(Extracted records)
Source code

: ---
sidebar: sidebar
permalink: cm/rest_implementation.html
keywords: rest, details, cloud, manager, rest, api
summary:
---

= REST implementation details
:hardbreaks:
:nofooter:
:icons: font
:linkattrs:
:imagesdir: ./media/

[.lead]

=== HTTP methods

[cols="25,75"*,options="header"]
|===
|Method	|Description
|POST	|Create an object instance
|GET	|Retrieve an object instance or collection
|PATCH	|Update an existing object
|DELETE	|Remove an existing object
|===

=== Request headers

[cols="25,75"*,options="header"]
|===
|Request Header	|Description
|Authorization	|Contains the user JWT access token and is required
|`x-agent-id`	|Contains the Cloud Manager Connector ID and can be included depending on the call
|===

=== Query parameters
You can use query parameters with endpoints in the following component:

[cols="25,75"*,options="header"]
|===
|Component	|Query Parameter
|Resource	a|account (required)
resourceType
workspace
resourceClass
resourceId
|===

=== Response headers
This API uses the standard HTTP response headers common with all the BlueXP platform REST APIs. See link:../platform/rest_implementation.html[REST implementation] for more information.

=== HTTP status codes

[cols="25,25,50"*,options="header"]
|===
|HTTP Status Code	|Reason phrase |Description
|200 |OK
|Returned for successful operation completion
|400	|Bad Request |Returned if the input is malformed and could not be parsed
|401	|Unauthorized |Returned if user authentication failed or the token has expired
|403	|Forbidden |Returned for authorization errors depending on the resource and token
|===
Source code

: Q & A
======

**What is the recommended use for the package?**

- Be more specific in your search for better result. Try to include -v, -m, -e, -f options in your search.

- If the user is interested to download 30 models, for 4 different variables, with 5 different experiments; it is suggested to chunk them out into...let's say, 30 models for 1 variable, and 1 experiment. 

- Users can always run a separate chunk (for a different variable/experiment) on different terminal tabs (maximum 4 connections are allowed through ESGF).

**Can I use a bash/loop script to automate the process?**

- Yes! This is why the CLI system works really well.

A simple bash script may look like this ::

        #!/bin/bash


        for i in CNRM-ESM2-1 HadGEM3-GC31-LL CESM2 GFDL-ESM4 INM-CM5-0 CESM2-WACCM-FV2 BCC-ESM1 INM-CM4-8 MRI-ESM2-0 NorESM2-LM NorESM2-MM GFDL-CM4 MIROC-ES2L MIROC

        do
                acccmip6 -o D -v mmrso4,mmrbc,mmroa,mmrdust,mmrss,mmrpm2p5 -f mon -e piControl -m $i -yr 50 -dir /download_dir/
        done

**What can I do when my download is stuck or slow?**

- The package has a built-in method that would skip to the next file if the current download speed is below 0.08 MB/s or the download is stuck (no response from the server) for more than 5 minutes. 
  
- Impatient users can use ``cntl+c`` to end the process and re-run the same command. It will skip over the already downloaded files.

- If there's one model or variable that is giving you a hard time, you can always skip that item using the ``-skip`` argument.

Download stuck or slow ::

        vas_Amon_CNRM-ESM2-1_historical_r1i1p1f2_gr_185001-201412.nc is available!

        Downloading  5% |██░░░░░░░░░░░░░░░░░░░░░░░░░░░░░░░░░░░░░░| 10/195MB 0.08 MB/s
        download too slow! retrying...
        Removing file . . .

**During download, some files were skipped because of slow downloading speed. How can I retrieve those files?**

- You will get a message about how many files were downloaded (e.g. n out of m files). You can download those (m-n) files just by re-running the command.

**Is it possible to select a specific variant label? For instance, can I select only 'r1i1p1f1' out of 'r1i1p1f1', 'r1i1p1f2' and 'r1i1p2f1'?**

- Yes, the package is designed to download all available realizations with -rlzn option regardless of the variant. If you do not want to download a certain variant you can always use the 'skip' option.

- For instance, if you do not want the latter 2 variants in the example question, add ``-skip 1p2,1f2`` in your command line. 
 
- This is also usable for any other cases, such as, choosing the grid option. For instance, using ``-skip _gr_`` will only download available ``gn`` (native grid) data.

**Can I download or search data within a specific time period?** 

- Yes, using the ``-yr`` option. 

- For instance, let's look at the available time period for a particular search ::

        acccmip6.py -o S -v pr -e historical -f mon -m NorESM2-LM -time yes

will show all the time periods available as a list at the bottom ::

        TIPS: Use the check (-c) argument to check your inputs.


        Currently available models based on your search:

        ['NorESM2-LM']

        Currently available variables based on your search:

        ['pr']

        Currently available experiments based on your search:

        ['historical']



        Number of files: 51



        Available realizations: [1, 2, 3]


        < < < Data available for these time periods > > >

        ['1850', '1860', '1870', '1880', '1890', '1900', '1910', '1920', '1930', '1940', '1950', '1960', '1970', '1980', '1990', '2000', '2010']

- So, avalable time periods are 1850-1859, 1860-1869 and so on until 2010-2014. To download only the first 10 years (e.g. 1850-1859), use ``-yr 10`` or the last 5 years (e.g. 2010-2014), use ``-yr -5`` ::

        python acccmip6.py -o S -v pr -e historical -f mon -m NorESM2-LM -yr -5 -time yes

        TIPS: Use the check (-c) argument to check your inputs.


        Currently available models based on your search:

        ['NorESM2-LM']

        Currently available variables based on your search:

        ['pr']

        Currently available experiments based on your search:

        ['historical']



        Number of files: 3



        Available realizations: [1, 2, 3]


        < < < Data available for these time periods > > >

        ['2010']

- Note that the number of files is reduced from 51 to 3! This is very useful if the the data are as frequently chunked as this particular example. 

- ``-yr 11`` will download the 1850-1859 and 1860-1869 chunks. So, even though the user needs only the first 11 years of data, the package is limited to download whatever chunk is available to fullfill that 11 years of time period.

(Exercise details)
Each entry should be retyped exactly as given.

(Exercise result)
Source code

: ---
sidebar: sidebar
permalink: cm/rest_implementation.html
keywords: rest, details, cloud, manager, rest, api
summary:
---

= REST implementation details
:hardbreaks:
:nofooter:
:icons: font
:linkattrs:
:imagesdir: ./media/

[.lead]

=== HTTP methods

[cols="25,75"*,options="header"]
|===
|Method	|Description
|POST	|Create an object instance
|GET	|Retrieve an object instance or collection
|PATCH	|Update an existing object
|DELETE	|Remove an existing object
|===

=== Request headers

[cols="25,75"*,options="header"]
|===
|Request Header	|Description
|Authorization	|Contains the user JWT access token and is required
|`x-agent-id`	|Contains the Cloud Manager Connector ID and can be included depending on the call
|===

=== Query parameters
You can use query parameters with endpoints in the following component:

[cols="25,75"*,options="header"]
|===
|Component	|Query Parameter
|Resource	a|account (required)
resourceType
workspace
resourceClass
resourceId
|===

=== Response headers
This API uses the standard HTTP response headers common with all the BlueXP platform REST APIs. See link:../platform/rest_implementation.html[REST implementation] for more information.

=== HTTP status codes

[cols="25,25,50"*,options="header"]
|===
|HTTP Status Code	|Reason phrase |Description
|200 |OK
|Returned for successful operation completion
|400	|Bad Request |Returned if the input is malformed and could not be parsed
|401	|Unauthorized |Returned if user authentication failed or the token has expired
|403	|Forbidden |Returned for authorization errors depending on the resource and token
|===
Source code

: Q & A
======

**What is the recommended use for the package?**

- Be more specific in your search for better result. Try to include -v, -m, -e, -f options in your search.

- If the user is interested to download 30 models, for 4 different variables, with 5 different experiments; it is suggested to chunk them out into...let's say, 30 models for 1 variable, and 1 experiment. 

- Users can always run a separate chunk (for a different variable/experiment) on different terminal tabs (maximum 4 connections are allowed through ESGF).

**Can I use a bash/loop script to automate the process?**

- Yes! This is why the CLI system works really well.

A simple bash script may look like this ::

        #!/bin/bash


        for i in CNRM-ESM2-1 HadGEM3-GC31-LL CESM2 GFDL-ESM4 INM-CM5-0 CESM2-WACCM-FV2 BCC-ESM1 INM-CM4-8 MRI-ESM2-0 NorESM2-LM NorESM2-MM GFDL-CM4 MIROC-ES2L MIROC

        do
                acccmip6 -o D -v mmrso4,mmrbc,mmroa,mmrdust,mmrss,mmrpm2p5 -f mon -e piControl -m $i -yr 50 -dir /download_dir/
        done

**What can I do when my download is stuck or slow?**

- The package has a built-in method that would skip to the next file if the current download speed is below 0.08 MB/s or the download is stuck (no response from the server) for more than 5 minutes. 
  
- Impatient users can use ``cntl+c`` to end the process and re-run the same command. It will skip over the already downloaded files.

- If there's one model or variable that is giving you a hard time, you can always skip that item using the ``-skip`` argument.

Download stuck or slow ::

        vas_Amon_CNRM-ESM2-1_historical_r1i1p1f2_gr_185001-201412.nc is available!

        Downloading  5% |██░░░░░░░░░░░░░░░░░░░░░░░░░░░░░░░░░░░░░░| 10/195MB 0.08 MB/s
        download too slow! retrying...
        Removing file . . .

**During download, some files were skipped because of slow downloading speed. How can I retrieve those files?**

- You will get a message about how many files were downloaded (e.g. n out of m files). You can download those (m-n) files just by re-running the command.

**Is it possible to select a specific variant label? For instance, can I select only 'r1i1p1f1' out of 'r1i1p1f1', 'r1i1p1f2' and 'r1i1p2f1'?**

- Yes, the package is designed to download all available realizations with -rlzn option regardless of the variant. If you do not want to download a certain variant you can always use the 'skip' option.

- For instance, if you do not want the latter 2 variants in the example question, add ``-skip 1p2,1f2`` in your command line. 
 
- This is also usable for any other cases, such as, choosing the grid option. For instance, using ``-skip _gr_`` will only download available ``gn`` (native grid) data.

**Can I download or search data within a specific time period?** 

- Yes, using the ``-yr`` option. 

- For instance, let's look at the available time period for a particular search ::

        acccmip6.py -o S -v pr -e historical -f mon -m NorESM2-LM -time yes

will show all the time periods available as a list at the bottom ::

        TIPS: Use the check (-c) argument to check your inputs.


        Currently available models based on your search:

        ['NorESM2-LM']

        Currently available variables based on your search:

        ['pr']

        Currently available experiments based on your search:

        ['historical']



        Number of files: 51



        Available realizations: [1, 2, 3]


        < < < Data available for these time periods > > >

        ['1850', '1860', '1870', '1880', '1890', '1900', '1910', '1920', '1930', '1940', '1950', '1960', '1970', '1980', '1990', '2000', '2010']

- So, avalable time periods are 1850-1859, 1860-1869 and so on until 2010-2014. To download only the first 10 years (e.g. 1850-1859), use ``-yr 10`` or the last 5 years (e.g. 2010-2014), use ``-yr -5`` ::

        python acccmip6.py -o S -v pr -e historical -f mon -m NorESM2-LM -yr -5 -time yes

        TIPS: Use the check (-c) argument to check your inputs.


        Currently available models based on your search:

        ['NorESM2-LM']

        Currently available variables based on your search:

        ['pr']

        Currently available experiments based on your search:

        ['historical']



        Number of files: 3



        Available realizations: [1, 2, 3]


        < < < Data available for these time periods > > >

        ['2010']

- Note that the number of files is reduced from 51 to 3! This is very useful if the the data are as frequently chunked as this particular example. 

- ``-yr 11`` will download the 1850-1859 and 1860-1869 chunks. So, even though the user needs only the first 11 years of data, the package is limited to download whatever chunk is available to fullfill that 11 years of time period.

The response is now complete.